Villa Nabila’s story starts when a teenager suddenly disappears, and continues with a number of interviews with the people who’ve experienced hauntings in the Villa Nabila. It’s an interesting horror film with stories of attempts of demolishing the haunted mansion, and the Villa fighting back to keep its place in Johor in the most scary ways.
7. Highland Tower
Highland Tower is very similar to Villa Nabila, since it’s shot like a documentary and tells the haunted ghost stories of the Highland Tower. Highland Tower is a luxury condominium that collapsed in December 1993 due to non-stop rain and landslides. It killed around 48-50 people in the process, and is remembered as one of the most tragic incidents in Malaysia’s history.
In the movie, a group of documentary filmmakers explore the two blocks left of Highland Towers, as it’s rumored to be haunted. If you like watching documentary-style horror movies, then you should definitely check out Highland Tower. It’s Malaysia’s own, after all.
8. Haunted Hotel
Haunted Hotel was just released in 2017, but it’s actually one of the most anticipated horror films in Malaysia’s recent movie history. This Chinese/Malaysian/Thai horror film tells the story of the haunted Amber Court in Genting Highlands, Malaysia.

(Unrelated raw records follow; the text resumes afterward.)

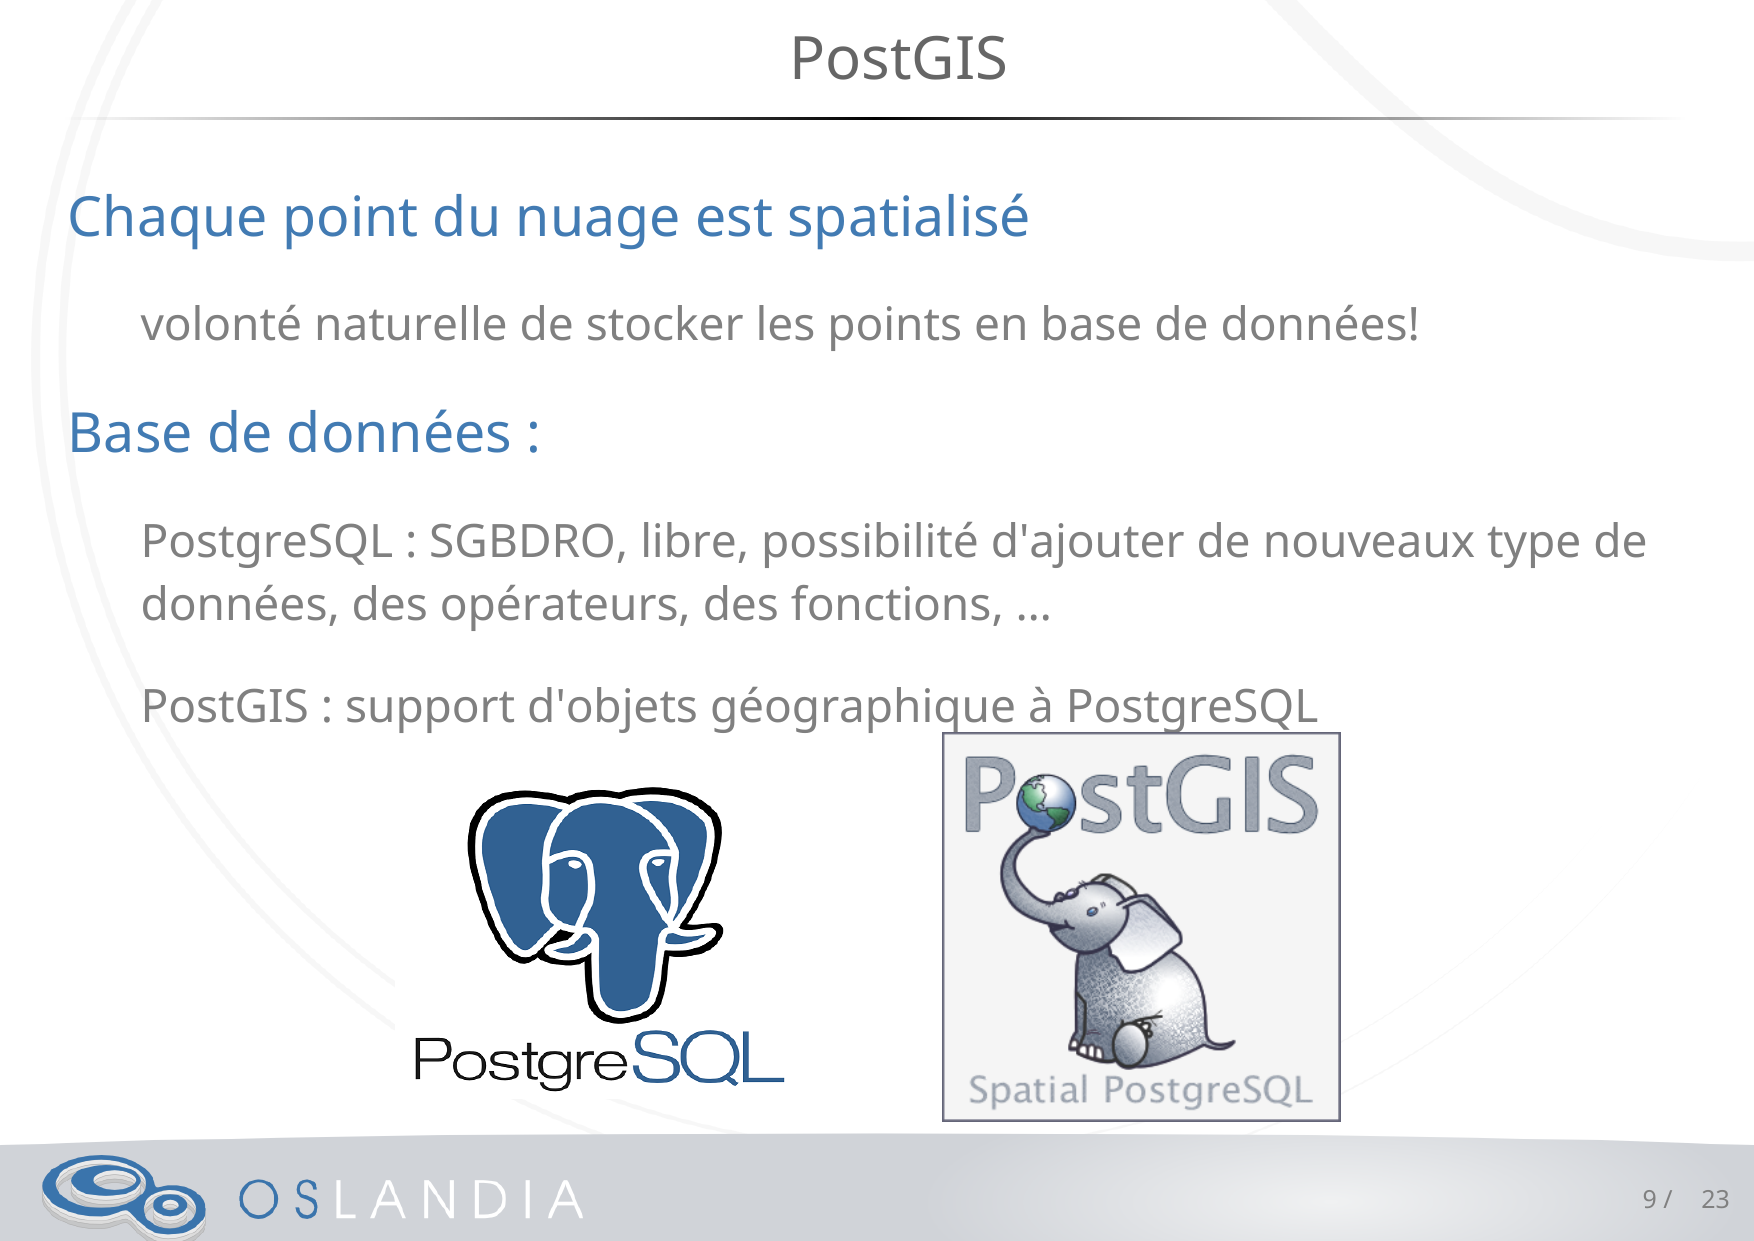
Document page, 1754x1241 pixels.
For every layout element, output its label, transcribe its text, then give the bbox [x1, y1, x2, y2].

title PostGIS [31, 14, 1754, 98]
picture [0, 0, 1754, 1241]
list Chaque point du nuage est spatialisé volonté naturelle de stocker les points en base de données! Base de données : PostgreSQL : SGBDRO, libre, possibilité d'ajouter de nouveaux type de données, des opérateurs, des fonctions, … PostGIS : support d'objets géographique à PostgreSQL [37, 177, 1710, 698]
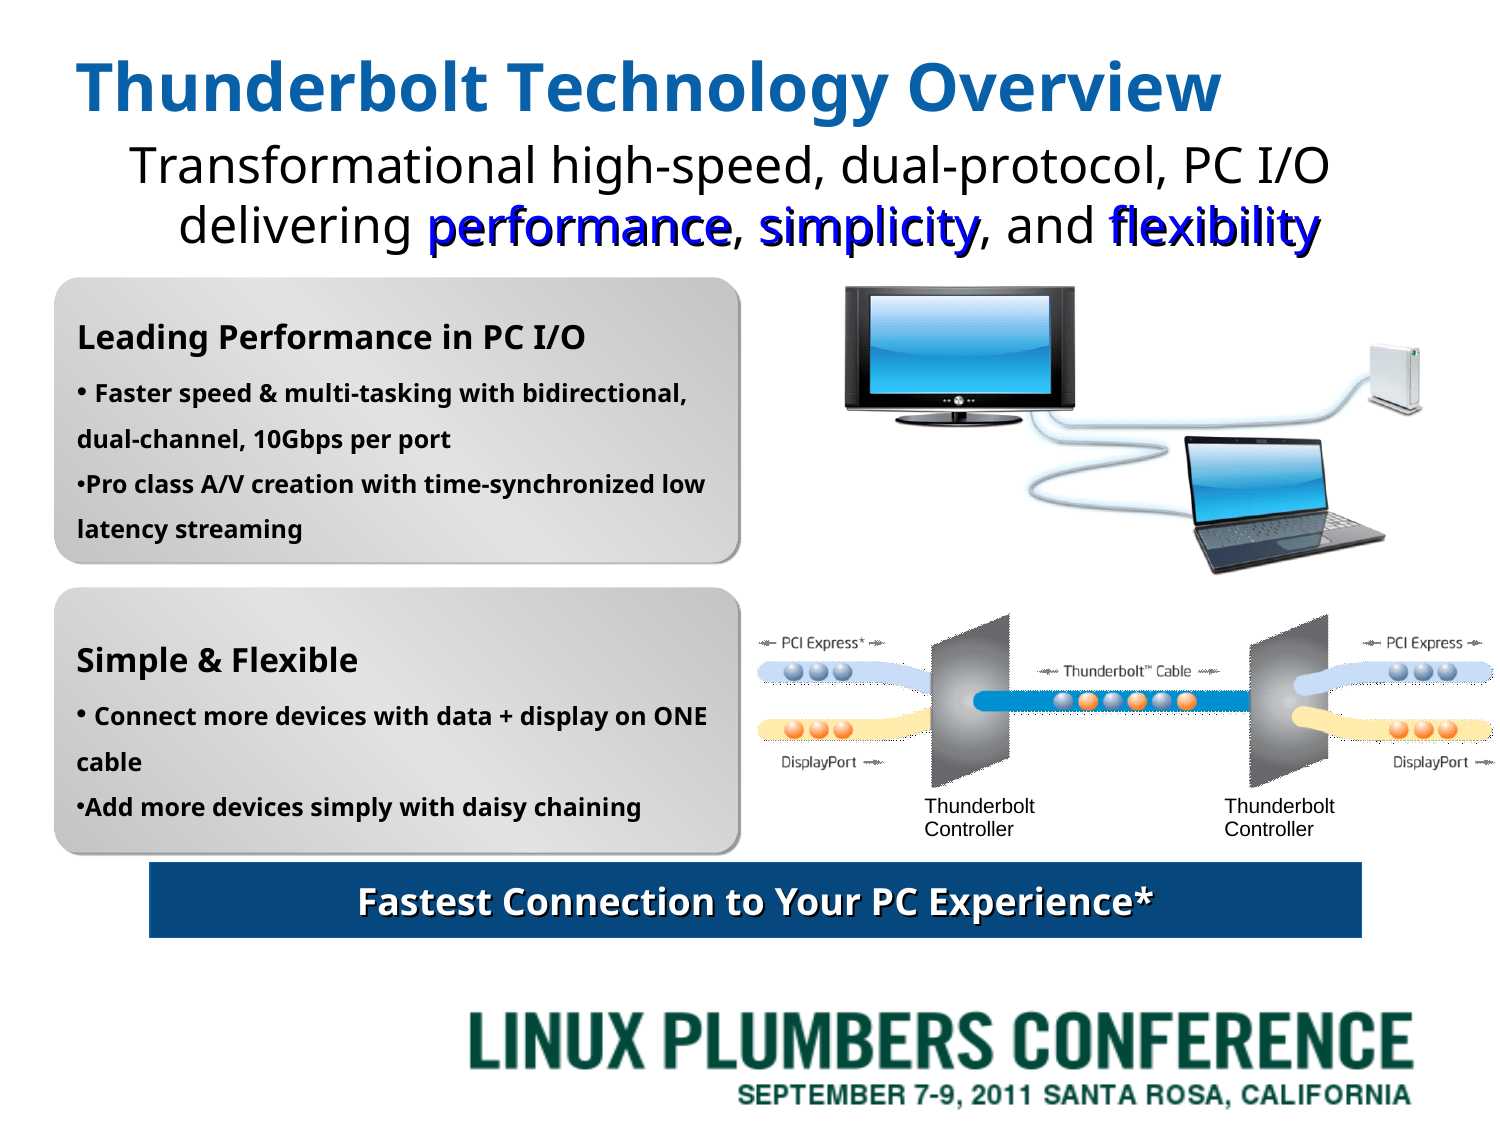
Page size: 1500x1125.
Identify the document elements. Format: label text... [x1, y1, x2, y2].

title Thunderbolt Technology Overview [75, 44, 1425, 233]
text_box Simple & Flexible Connect more devices with data + display on ONE cable Add more devices simply with daisy chaining [54, 587, 738, 853]
text_box Fastest Connection to Your PC Experience* [150, 862, 1362, 938]
picture [750, 611, 1500, 826]
text_box Thunderbolt Controller [1209, 787, 1351, 849]
text_box Leading Performance in PC I/O Faster speed & multi-tasking with bidirectional, dual-channel, 10Gbps per port Pro class A/V creation with time-synchronized low latency streaming [54, 277, 738, 563]
picture [453, 974, 1426, 1125]
list Transformational high-speed, dual-protocol, PC I/O delivering performance, simplicity, and flexibility [37, 133, 1388, 263]
text_box Thunderbolt Controller [909, 787, 1051, 849]
picture [825, 262, 1463, 601]
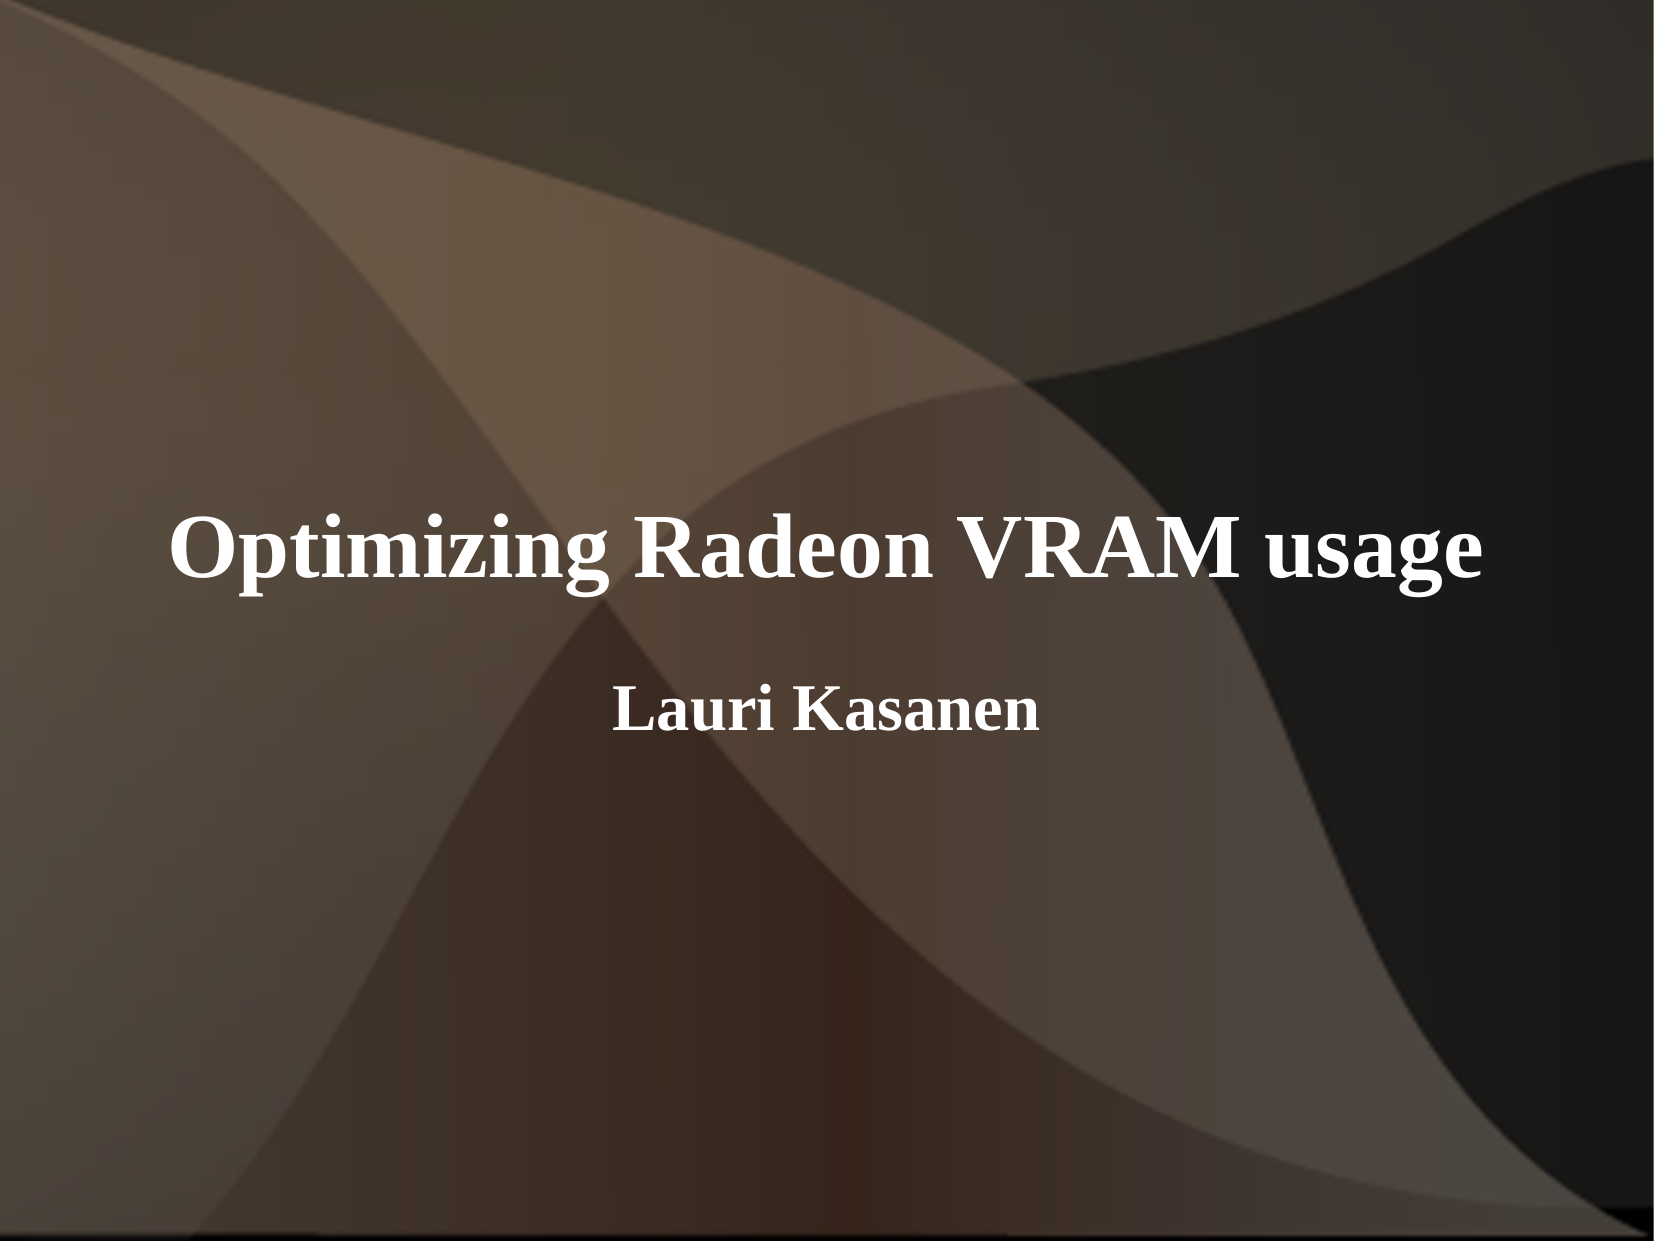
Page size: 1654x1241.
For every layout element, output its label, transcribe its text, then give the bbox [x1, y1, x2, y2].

It’s a simple enough ghost story: a couple visit Malaysia for a business trip, win a lot of money gambling in Genting Highlands, and decide to stay for the night. Unfortunately, it’s holiday season and a lot of the hotels are already booked. What do they do? They check into Amber Court, one of the most haunted hotels in Genting Highlands, not knowing of the ghost stories or what might happen to them there.
Haunted Hotel is a major box office success, and is often featured in lists of best ghost movies set in a haunted hotel or building. So we definitely recommend you give this film a try.